Verilen Metin:
=-=-=-=-=
Laçiner'in paçavra diyerek eleştirdiği Birgün gazetesinde yazdığı yazıda Önder "cevabı bu ‘paçavra’dan vermek zorunlu oldu" dedi ve şunları yazdı:

 

Ağam olasan Ömer Paşam olasan Ömer

 

Ömer Laçiner T24.com adlı internet sitesinde benim için “Sırrı Süreyya Önder’in Murat Belge ile ilgili yazdıklarını da biliyoruz. Kaç paralık adamlar ki bunlar! Biz onlarla bu dilden konuşmadık. Zaten buna benzer bir tek hakaretimiz de yoktur. Bunların sicillerini biz biliyoruz, fakat biz siyasi bir konuşma yapıldığı vakit bunları gündeme getirmeyiz, bildiğimiz halde susarız, çünkü bunları anlatmak bizim seviyemizi düşürmemiz demek” demiş ve öfke duyduğu solun tümünü kastederek “Bana cevap veremezler, görmezlikten gelirler” diye seslenmiş. Birgün gazetesini de “paçavra” olarak niteleyince cevabı bu “paçavra”dan vermek zorunlu oldu.

Öncelikle görüşlerini davar pazarlığı yapan celep seviyesine düşürdüğü için “siyaset-seviye” kaygısının berhava olduğunu düşünüyorum. Bu itibarla “sicil” bahsinde neyi bilip de saklıyorsa açıklamaya davet ediyorum. Yapmazsa terbiyesizdir.

Bu kimin ağzıdır? Eski bir asker olarak Laçiner bu 'sicilini bilme' ağzının kime yakıştığını en iyi bilenlerden olsa gerektir.

Yazık ki, sarmal dönmüş dolaşmış, gele gele  kırk yılda başladığı noktaya yani bir asker  ağzıyla, üstlerinden gördüğü ima yollu 'sicil' göndermelerinin yapıldığı bir yere gelmiştir

Murat Belge ile yaşadığımız polemik, sarfetmediğim/yazmadığım bir sözü bana atfetmesiyle başlamıştı. Bu tartışmanın kişisel boyutu Belge’nin bu sözü yanlış hatırladığını söyleyip özür dilemesiyle son buldu.  Belge’nin bana, benim de ona yönelttiğimiz diğer eleştiriler bakidir. Hayatın kimi haklı çıkardığını görecek kadar da yoğun bir gelişim ve dönüşüm yaşandı bu ülkede.
=-=-=-=-=
Yazılı Yönerge: Verilen metni iki cümleyle özetleyiniz.

Verilen Veriler:
=-=-=-=-=
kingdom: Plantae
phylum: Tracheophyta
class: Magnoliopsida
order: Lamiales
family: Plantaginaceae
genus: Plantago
=-=-=-=-=
Alıştırma Çözümü: Ömer Laçiner, T24.com'da Sırrı Süreyya Önder için "Kaç paralık adamlar ki bunlar!" demiş, onların sicillerini bildiklerini söylemiş ve Birgün gazetesini "paçavra" olarak nitelemiştir; Önder de cevabını Birgün'de yazdığı yazıyla vermiştir. Önder, Laçiner'i "sicil" konusunda bildiklerini açıklamaya davet etmiş, bu sözleri bir asker ağzı olarak nitelemiş ve Murat Belge ile yaşadığı polemiğin kişisel boyutunun Belge'nin özür dilemesiyle son bulduğunu belirtmiştir.